- What is needed -
Your job is to write out each record precisely as it stands.

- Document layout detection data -
__________

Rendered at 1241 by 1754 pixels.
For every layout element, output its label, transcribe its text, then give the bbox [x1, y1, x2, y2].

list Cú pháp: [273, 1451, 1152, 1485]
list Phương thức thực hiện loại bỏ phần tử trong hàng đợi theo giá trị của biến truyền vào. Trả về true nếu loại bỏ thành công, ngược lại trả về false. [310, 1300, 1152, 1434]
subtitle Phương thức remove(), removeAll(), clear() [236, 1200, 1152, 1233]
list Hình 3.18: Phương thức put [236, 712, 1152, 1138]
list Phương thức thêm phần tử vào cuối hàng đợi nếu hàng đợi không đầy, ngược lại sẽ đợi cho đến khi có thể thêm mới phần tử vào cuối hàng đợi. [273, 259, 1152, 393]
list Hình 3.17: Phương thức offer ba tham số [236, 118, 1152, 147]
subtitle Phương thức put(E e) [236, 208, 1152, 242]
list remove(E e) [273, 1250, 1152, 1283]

__________

- Solution to this problem -
Rendered at 1241 by 1754 pixels.
For every layout element, output its label, transcribe its text, then give the bbox [x1, y1, x2, y2].

list Cú pháp: [273, 1451, 1152, 1485]
list Phương thức thực hiện loại bỏ phần tử trong hàng đợi theo giá trị của biến truyền vào. Trả về true nếu loại bỏ thành công, ngược lại trả về false. [310, 1300, 1152, 1434]
subtitle Phương thức remove(), removeAll(), clear() [236, 1200, 1152, 1233]
list Hình 3.18: Phương thức put [236, 712, 1152, 1138]
list Phương thức thêm phần tử vào cuối hàng đợi nếu hàng đợi không đầy, ngược lại sẽ đợi cho đến khi có thể thêm mới phần tử vào cuối hàng đợi. [273, 259, 1152, 393]
list Hình 3.17: Phương thức offer ba tham số [236, 118, 1152, 147]
subtitle Phương thức put(E e) [236, 208, 1152, 242]
list remove(E e) [273, 1250, 1152, 1283]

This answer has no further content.